Thon will be entering his fourth year in the league and to be honest, this year will be a make or break year for him. Thon came over last year via trade during the middle of the season and was instantly pegged the backup big to help patrol the paint and become the rim-protector Detroit desperately needed whenever Drummond is on the bench. But we soon came to realize that Thon lacked in the physicality department and couldn’t hold his own down in the paint. He got bullied and got pushed around worse than a little brother trying to guard his older (much larger and stronger) brother. Recently in an article with the Detroit Free Press, Thon stated that he has been working on strengthening his body during the offseason to prevent opponents from pushing him around. Thon truly has skills that can be very valuable to the team – he’s a big that can drag opponents out to the perimeter and score from deep range. But, if he continues to keep getting bullied in games, he might lose his position within the team. Especially with the addition of Christian Wood added to the team, if Thon can’t show some grit, I’m sure Wood won’t have a problem outplaying him and taking his spot as one of the first bigs off the bench. Thon just needs to show he can be a true big-man by being the rim-protecting, three-point shooting big-man the Pistons need.

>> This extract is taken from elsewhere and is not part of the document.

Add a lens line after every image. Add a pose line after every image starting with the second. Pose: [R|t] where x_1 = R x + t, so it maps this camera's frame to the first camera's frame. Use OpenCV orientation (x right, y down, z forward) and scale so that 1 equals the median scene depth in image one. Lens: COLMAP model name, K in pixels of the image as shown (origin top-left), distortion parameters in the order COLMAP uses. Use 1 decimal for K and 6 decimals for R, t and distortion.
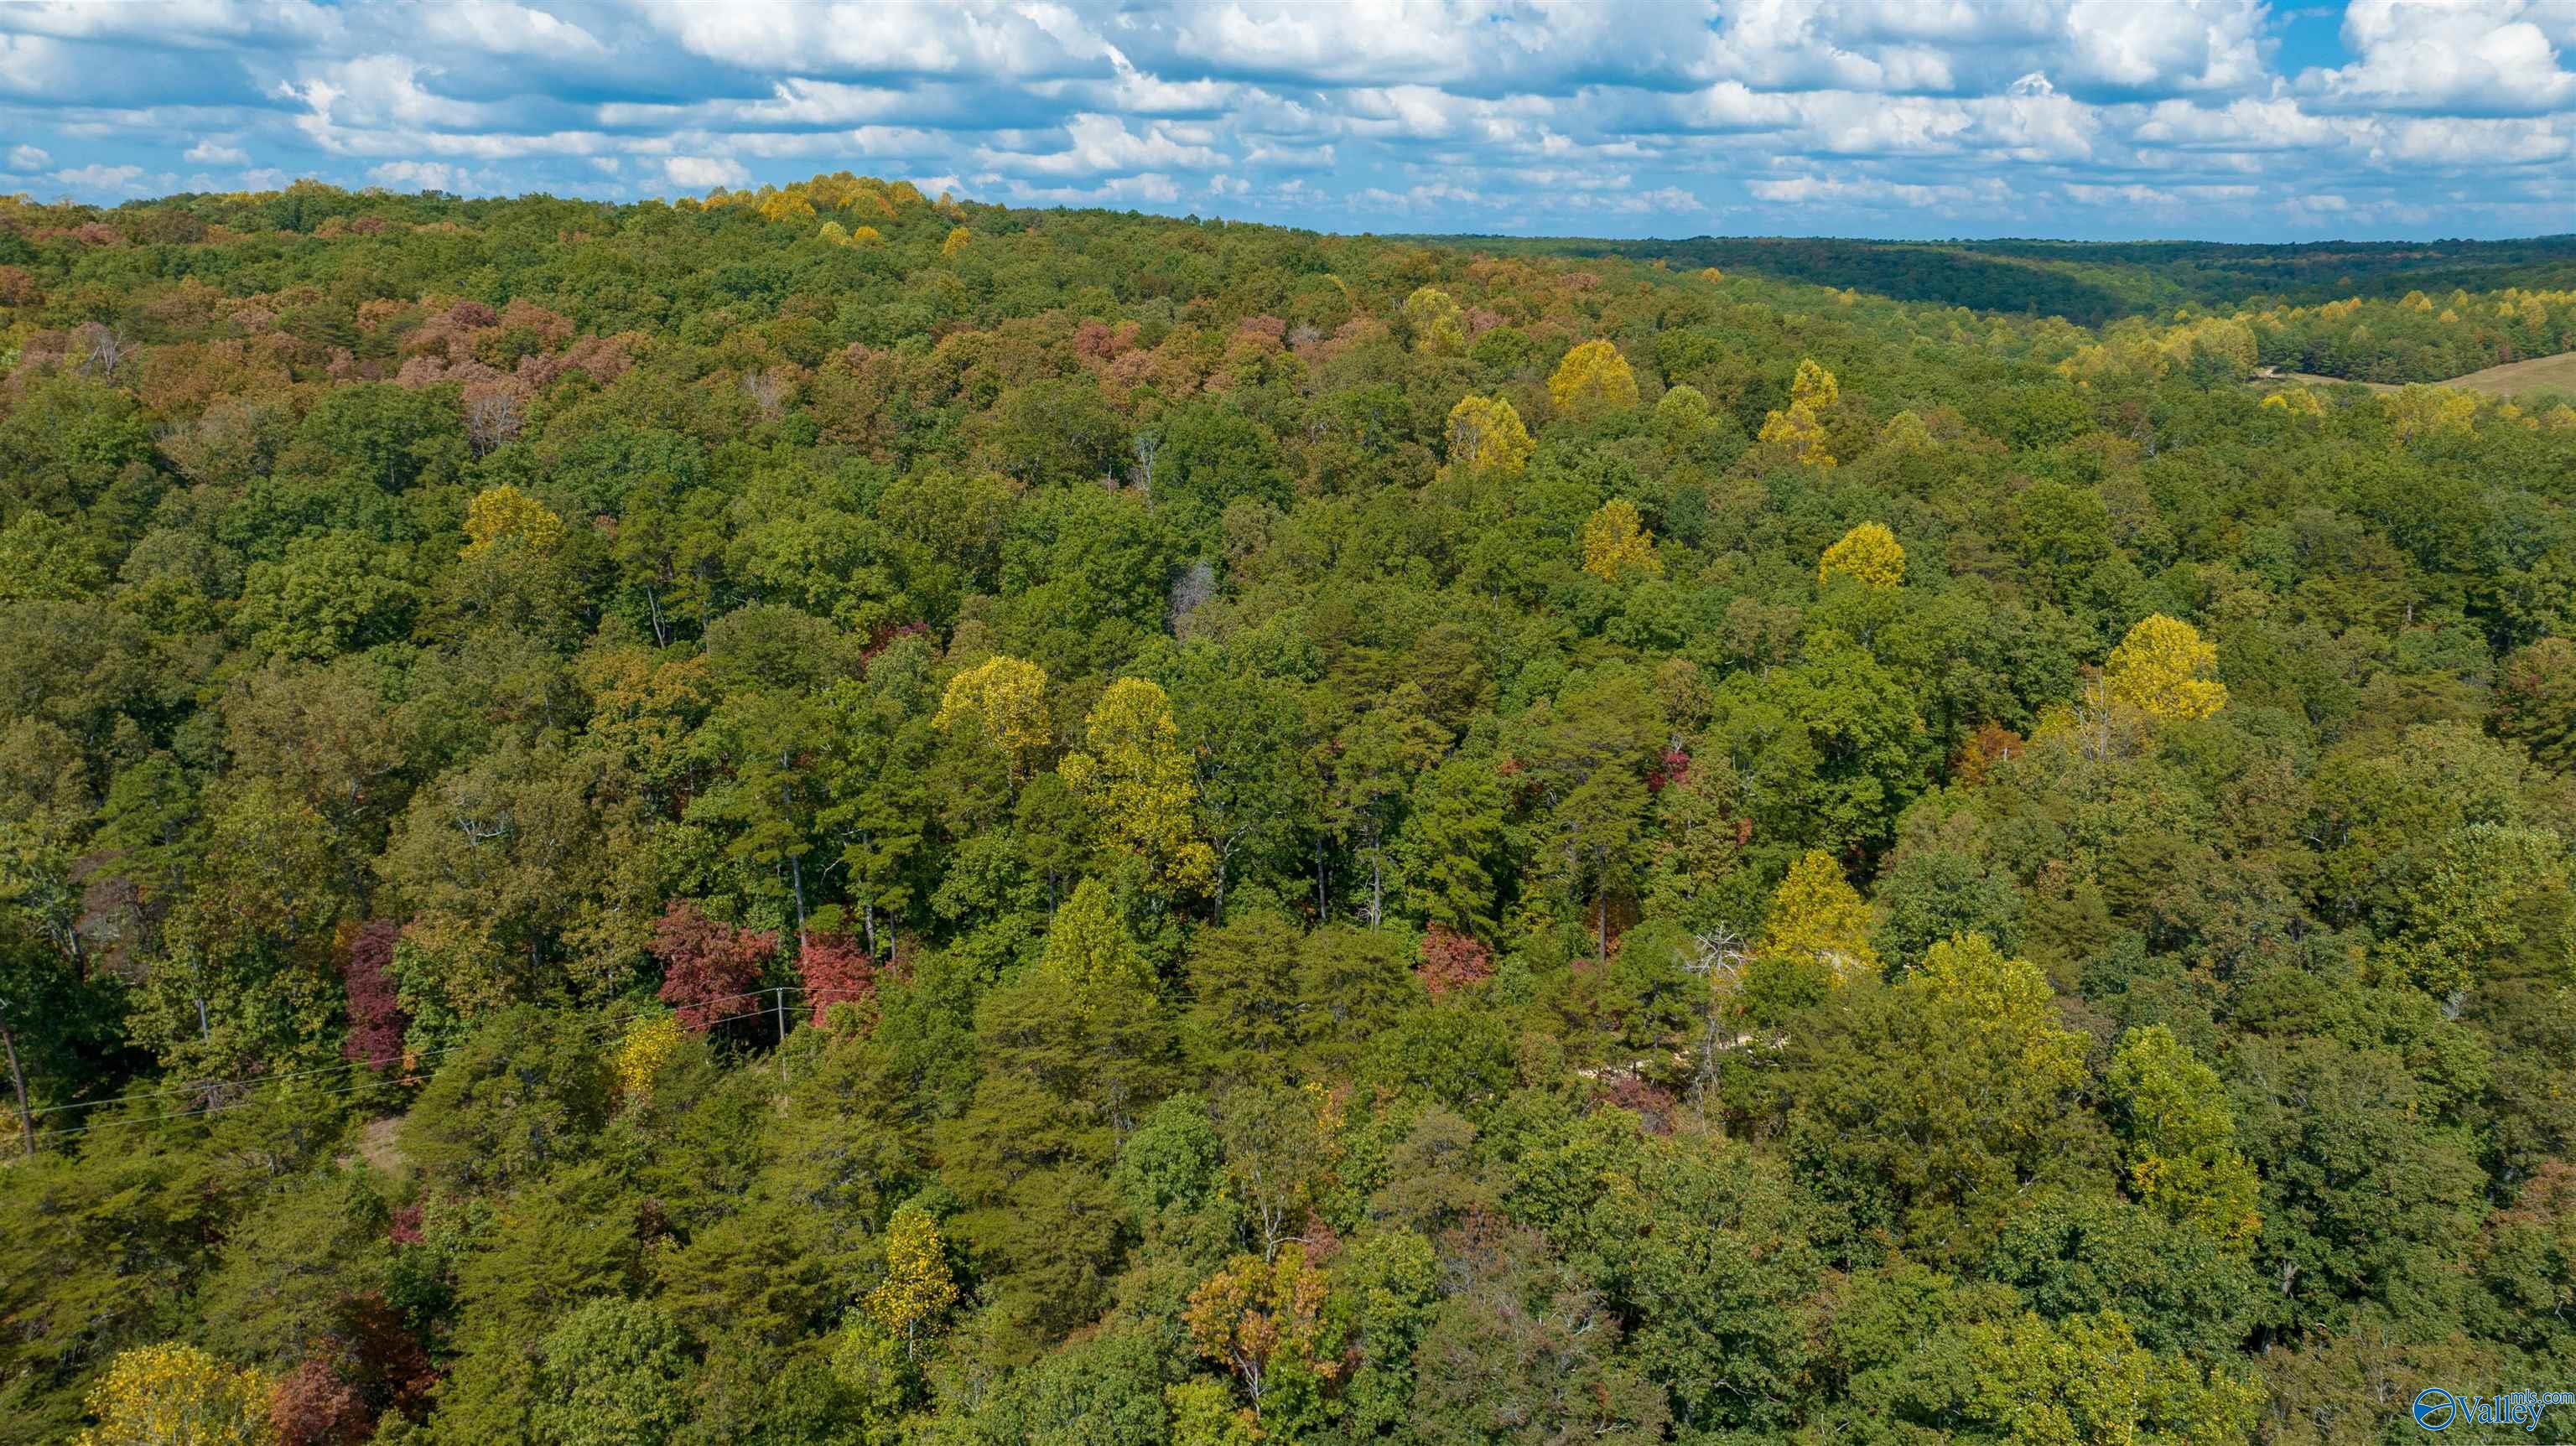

Q: What player is most likely to be traded this season?

Sall: Langston Galloway

This one is a layup. Galloway is buried on the depth chart behind younger, more promising guards. His expiring deal makes him attractive to almost every team in the league. Unless he catches absolute fire during the season, I would be shocked to see Langston wearing a Pistons jersey post-trade deadline this upcoming season. Put some money on this one, Galloway and his flashy kicks will be out of the Motor City before February.

Rogers: Langston Galloway

There is one name that comes to my mind when I think about what Piston is likely to get traded and that’s Langston Galloway. Galloway played 22 minutes a game last season, but was not efficient whatsoever shooting the ball at 39-35-85 splits. Don’t get me wrong, I love watching Galloway move off the ball, especially when he is hot. But when he’s cold from the floor, it is really tough to watch. With the additions of Joe Johnson and Tony Snell, the maturation of Luke Kennard, and the potential of Mykhailiuk, Bruce Brown and Khyri Thomas, I don’t think that Galloway will be in the Motor City much longer. Honestly, I would not be surprised to see him moved before opening night.

Gross: Reggie Jackson

With this being a contract year for Reggie Jackson, it’s not a certainty but a strong possibility that the Pistons could trade Jackson before the trade deadline. Teams with a need for a starting-caliber point guard will be attracted by the thought of Jackson. Being that this is Jackson’s last year of his contract — teams like Chicago, Washington, Minnesota are in market for a lead guard, and Jackson is a player that is good enough to help booster any NBA roster. Jackson’s tenure with Detroit has been bittersweet – he was a player that immediately help embrace the city as his home and helped the team win games with a handful of clutch, heroic performances. But he has been injury-prone the last few years and his stock as a player has dropped a bit – and his large contract doesn’t help in trading him either, at an $18 million dollar price tag. Reggie needs to start the season off on fire, because don’t forget, the Pistons now have a resurged Derrick Rose on the roster now, who averaged 18 ppg…off the bench! Jackson only averaged 15 ppg as a starter. If Rose can continue his individual success from last season, Jackson could find himself in the midst of some trade talks with other teams. I feel that at the minimum Detroit could score a 1st round future draft pick or another player of similar talent and value as Jackson. His game will be something to closely monitor this season…and I’m all here for it as it unfolds!